Joke Collection Website - Mood Talk - How to start using Python crawler

How to start using Python crawler

I have been in contact with reptiles for 1 month. From python Xiaobai to deciphering various anti-reptile mechanisms, I'll tell you my direction:

1, learn to use the function of parsing web pages, such as:

Import? urllib.request

What if? __name__？ ==? __main__ ':

Website? =? "..."

Data? =? urllib.request.urlopen(url)。 read()？ # urllib.request.urlope (URL to be parsed)
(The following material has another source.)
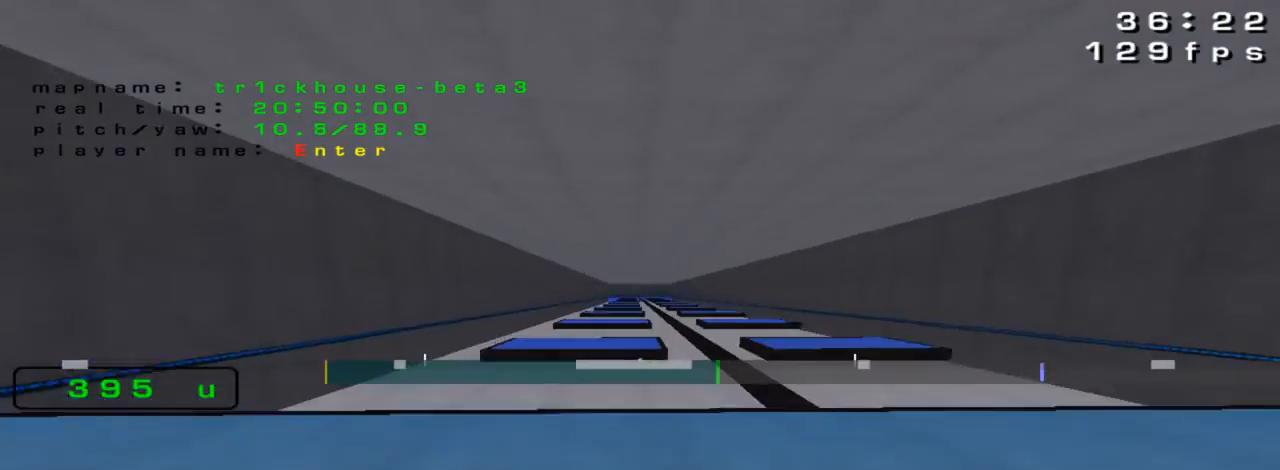
{"keys": [], "events": [[67, "left", "up"], [67, "up", "up"], [200, "down", "down"], [267, "right", "down"], [333, "down", "up"], [500, "right", "up"]]}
Data? =? data.decode('unicode_escape '，' ignore ')？ # Decoding in unicode_escape mode

Print (data)

2. Learn regular expressions:

The symbolic meaning of regular expression is as follows. Regular expression filters out the information in the above data, for example:

Def get_all (data):

Reg = r' (search. +)(" )(mars_sead= "。 +title= ")(。 +)(" data-id= ")"

All = recompile (reg);

alllist = re.findall(all，data)

Return all lists

3. Press the result into the array:

What if? __name__？ ==? __main__ ':

Information = []

info.append(get_all(data))

4. Write the array into excel:

Import xlsxwriter

What if? __name__？ ==? __main__ ':

Information = []

info.append(get_all(data))

workbook = xlsxwriter . workbook(' C:\ \ Users \ \ Administrator \ \ Desktop \ \ What ' s file name。 xlsx’)？ # Create an Excel file

Worksheet = workbook.add_worksheet ()? # Create a worksheet object

For I(0, len(info)) in the range:

Worksheet.write (row, column, info[i], font)# Write info[i] line by line.

Workbook.close()# Close excel

Simple reptiles did it, but advanced reptiles didn't teach it. You haven't touched it yet, so you can't understand it.